3. D'autre part, aux termes de l'article L. 331-3-1 du code rural et de la pêche maritime, dans sa version applicable au litige : " L'autorisation mentionnée à l'article L. 331-2 peut être refusée : / 1° Lorsqu'il existe un candidat à la reprise ou un preneur en place répondant à un rang de priorité supérieur au regard du schéma directeur régional des structures agricoles mentionné à l'article L. 312-1 ; / 2° Lorsque l'opération compromet la viabilité de l'exploitation du preneur en place ; / 3° Si l'opération conduit à un agrandissement ou à une concentration d'exploitations au bénéfice d'une même personne excessifs au regard des critères définis au 3° de l'article L. 331-1 et précisés par le schéma directeur régional des structures agricoles en application de l'article L. 312-1, sauf dans le cas où il n'y a pas d'autre candidat à la reprise de l'exploitation ou du bien considéré, ni de preneur en place ; / 4° Dans le cas d'une mise à disposition de terres à une société, lorsque celle-ci entraîne une réduction du nombre d'emplois salariés ou non salariés, permanents ou saisonniers, sur les exploitations concernées (...) ".

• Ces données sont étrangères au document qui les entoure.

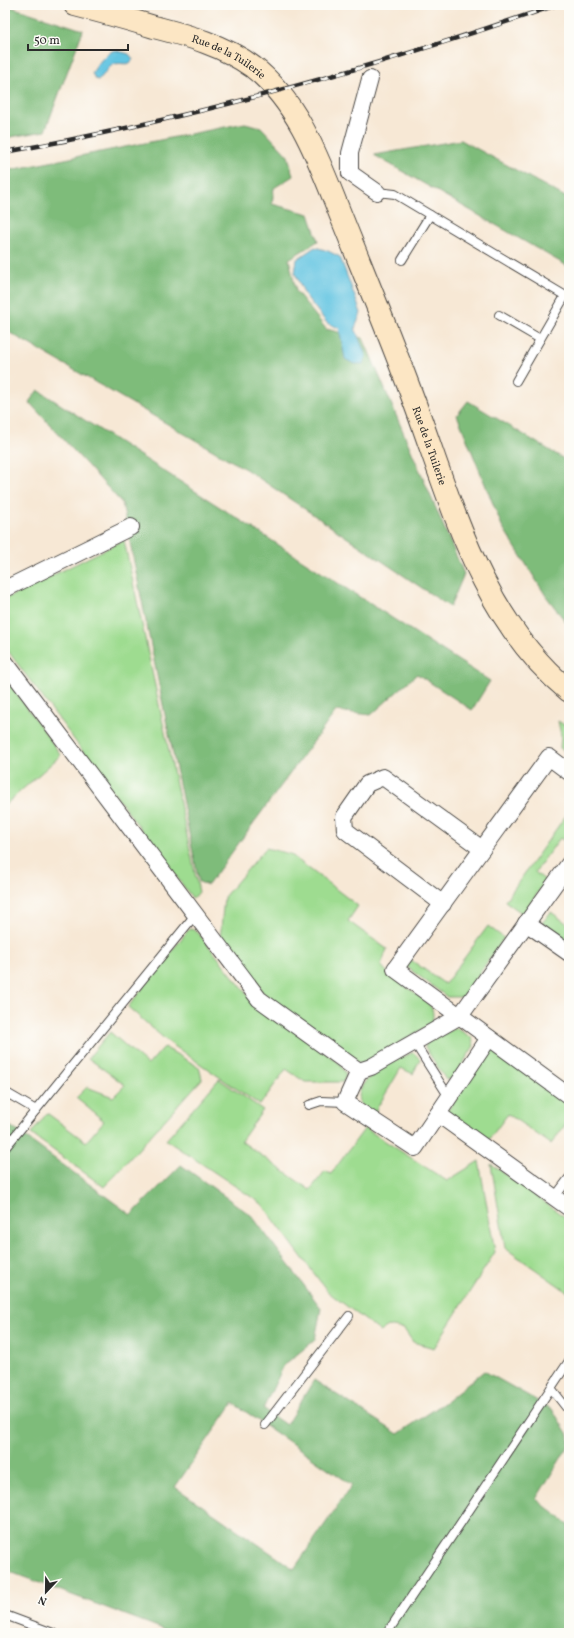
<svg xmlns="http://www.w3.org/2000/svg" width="574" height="1638" font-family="Vollkorn,serif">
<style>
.green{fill:#9edc90;stroke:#64845e}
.forest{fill:#7ebc7a;stroke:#547452;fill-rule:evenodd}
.water{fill:#64c5e2;stroke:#487886}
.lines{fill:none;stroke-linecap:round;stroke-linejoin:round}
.lane-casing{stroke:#4a4744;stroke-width:10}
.street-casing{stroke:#4a4744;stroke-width:18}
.secondary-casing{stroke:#4a4744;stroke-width:24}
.lane{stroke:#fff;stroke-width:8}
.street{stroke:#fff;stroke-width:16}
.secondary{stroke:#fce6c4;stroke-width:22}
.rail-casing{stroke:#2b2b2b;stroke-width:4.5}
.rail{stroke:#fdfcf7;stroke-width:3;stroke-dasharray:9;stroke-linecap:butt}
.labels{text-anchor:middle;stroke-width:3;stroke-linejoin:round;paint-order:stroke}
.street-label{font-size:11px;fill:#2b2b2b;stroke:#fdfcf7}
</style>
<rect width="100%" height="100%" fill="#fdfcf7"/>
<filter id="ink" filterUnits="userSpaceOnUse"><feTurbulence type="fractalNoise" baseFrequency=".025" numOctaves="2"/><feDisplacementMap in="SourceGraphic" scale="8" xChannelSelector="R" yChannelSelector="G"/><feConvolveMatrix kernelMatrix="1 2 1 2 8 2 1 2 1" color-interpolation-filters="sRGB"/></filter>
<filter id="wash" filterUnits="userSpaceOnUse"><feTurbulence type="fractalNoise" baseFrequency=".012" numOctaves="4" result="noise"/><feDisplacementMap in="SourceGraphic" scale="16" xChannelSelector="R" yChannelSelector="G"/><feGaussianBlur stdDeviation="0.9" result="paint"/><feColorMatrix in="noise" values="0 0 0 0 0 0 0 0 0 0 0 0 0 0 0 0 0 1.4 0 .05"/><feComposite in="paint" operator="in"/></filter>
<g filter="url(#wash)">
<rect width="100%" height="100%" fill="#f7e8d5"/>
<!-- green -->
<g class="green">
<path d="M124,540l75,352 -6,7 -188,-252v-48z"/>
<path d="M5,677l56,78 -56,50z"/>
<path d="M558,721l11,7v26l-9,-6 1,-13z"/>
<path d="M569,811v33l-9,-6 -25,34 11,9 -23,33 -18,-13z"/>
<path d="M266,848l24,6 68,52 -10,15 39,28 -6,16c10,15 46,33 50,42 3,6 2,10 1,16l-67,41 -8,-2 -93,-68 -44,-54 4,-43z"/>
<path d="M551,912l18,13v18l-27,-20z"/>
<path d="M488,926l16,12 -41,59h-16l-40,-30 4,-7 34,24z"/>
<path d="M189,929l7,1 51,64 92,69 7,11 -3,8h-38l-19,-13 -26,36 -93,-64 -39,-34z"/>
<path d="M456,1028l16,10 2,8 -21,32 -7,2 -21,-33 2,-5z"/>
<path d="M110,1032l38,33 16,-18 35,20 3,12 -98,108 -73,-53 16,-21 39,29 18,-21 -28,-23 11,-11 26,10 12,-12 -37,-27z"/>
<path d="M491,1046l78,56v18l-18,24 -43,-30 -21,28 -41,-29z"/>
<path d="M413,1052l7,7 -7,15 -12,-6 -28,47c-4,-3 -11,-8 -13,-13 -8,-24 36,-41 53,-50z"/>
<path d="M219,1079l44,31 -22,31 69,49 15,-19 6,3 34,-46 82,53 32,-20 16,91 -61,96 -21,-6 -9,-13 -17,-3 -6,6 -53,-40 -66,-88 -96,-64z"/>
<path d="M491,1164l78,56v73l-64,-45z"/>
</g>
<!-- forest -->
<g class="forest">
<path d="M5,5l78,25 -38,101 -40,7z"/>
<path d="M245,123l16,4 27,29 5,20 -19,12 -2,16 37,10 9,27 -29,18 7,32 30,38 37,9 101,236 -14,33 -203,-137 -242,-140v-159z"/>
<path d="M461,140l108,59v68l-195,-112z"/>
<path d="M38,390l452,291 -18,29 -55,-36 -46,41 -35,-4 -128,174 -9,-3 -77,-379 -93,-101z"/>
<path d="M468,401l101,61v164l-23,-30 -44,-70 -45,-111z"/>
<path d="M5,1122l126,93 50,-50 71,51 69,92 -6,32 -31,25 -21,44 23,16 28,-45 84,54 49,-33 37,-30 68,38 17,27v9l-33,54 33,26v108h-395l-169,-63zM233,1403l119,82 -58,84 -119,-82z"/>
</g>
<!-- water -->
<g class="water">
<path d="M115,50l14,4 4,5c-4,8 -10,3 -18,5 -7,2 -11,12 -17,16l-3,-1 -3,-6c6,-9 12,-19 23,-23z"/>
<path d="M315,247l13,4 12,6 21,56 -6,15 11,28 -3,8h-9l-9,-5 -6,-31 -12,-5 -22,-28 -10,-22 2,-14z"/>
</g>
</g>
<g filter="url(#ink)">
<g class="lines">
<defs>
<g id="lane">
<path d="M377,192l18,2 174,104"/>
<path d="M402,260l28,-45"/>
<path d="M499,315l41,24"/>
<path d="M516,381l49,-85"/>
<path d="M414,1042l35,55"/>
<path d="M5,1092l31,18"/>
<path d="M309,1105l12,-4 24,1"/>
<path d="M5,1148l190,-233"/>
<path d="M554,1198l15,-20"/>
<path d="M551,1388l18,23"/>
<path d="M265,1425l84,-109"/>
<path d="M5,1615l48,18"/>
<path d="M387,1633l182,-272"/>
</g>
<g id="street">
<path d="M350,173v-20l20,-74"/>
<path d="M350,173l27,19"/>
<path d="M5,589l126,-62"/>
<path d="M5,662l254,337 100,72 12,-4 89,-51 109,-152"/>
<path d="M569,772l-20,-15 -154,212 174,127"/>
<path d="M443,904l-98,-74 -1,-13 23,-33 16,-7 99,72"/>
<path d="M526,923l43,30"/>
<path d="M359,1071l-14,31 70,46 74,-110"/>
<path d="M438,1114l131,94"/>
</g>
<g id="secondary">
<path id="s1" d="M75,5c27,7 53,14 79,22 35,9 69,18 99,40 48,37 68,100 90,154 24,60 49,120 71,180 38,103 67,218 155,290"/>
</g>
</defs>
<!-- lane casing -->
<use href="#lane" class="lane-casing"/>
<!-- street casing -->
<use href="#street" class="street-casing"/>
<!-- secondary casing -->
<use href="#secondary" class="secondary-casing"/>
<!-- lane -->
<use href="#lane" class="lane"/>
<!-- street -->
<use href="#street" class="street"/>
<!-- secondary -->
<use href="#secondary" class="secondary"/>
<defs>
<path id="rail" d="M5,152c187,-33 372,-85 551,-147"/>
</defs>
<!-- rail casing -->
<use href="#rail" class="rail-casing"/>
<!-- rail -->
<use href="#rail" class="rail"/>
</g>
</g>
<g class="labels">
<!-- street labels -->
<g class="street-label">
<text dy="4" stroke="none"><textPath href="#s1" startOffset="163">Rue de la Tuilerie</textPath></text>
<text dy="4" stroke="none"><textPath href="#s1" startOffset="611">Rue de la Tuilerie</textPath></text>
</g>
</g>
<!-- margin -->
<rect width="574" height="1638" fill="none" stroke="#fdfcf7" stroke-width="20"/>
<!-- north arrow -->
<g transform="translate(46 1592) rotate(202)" stroke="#fdfcf7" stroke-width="3" paint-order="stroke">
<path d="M0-3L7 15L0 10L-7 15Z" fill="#2b2b2b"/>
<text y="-6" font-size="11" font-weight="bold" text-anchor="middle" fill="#2b2b2b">N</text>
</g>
<!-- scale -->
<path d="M28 44v6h100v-6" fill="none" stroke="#2b2b2b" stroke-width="2"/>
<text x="34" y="44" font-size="12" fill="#2b2b2b" stroke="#fdfcf7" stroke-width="3" paint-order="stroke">50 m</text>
</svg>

4. En l'espèce, pour annuler la décision tacite du préfet de la région Hauts-de-France, le tribunal administratif de Lille a considéré que le préfet a fait une inexacte application des dispositions du 2° de l'article L. 331-3-1 du code rural et de la pêche maritime dès lors que l'autorisation délivrée compromet la viabilité de l'exploitation de Mme B... qui exploite 48,8889 hectares de terres, soit une surface inférieure au seuil de viabilité fixé à 60 hectares par l'article 1er du schéma directeur régional des exploitations agricoles (SDREA) du Nord Pas-de-Calais. L'EARL Marc Vanhaecke, qui n'établit pas ni même n'allègue que la décision en litige n'a pas pour effet de compromettre la viabilité de l'exploitation du preneur en place qu'est Mme B..., ne peut utilement faire valoir au soutien de sa requête d'appel que la situation de cette dernière n'est pas prioritaire par rapport à la sienne et que l'autorisation qui lui a été accordée ne méconnaît donc pas les dispositions du 1° de l'article L. 331-3-1 du code rural et de la pêche maritime.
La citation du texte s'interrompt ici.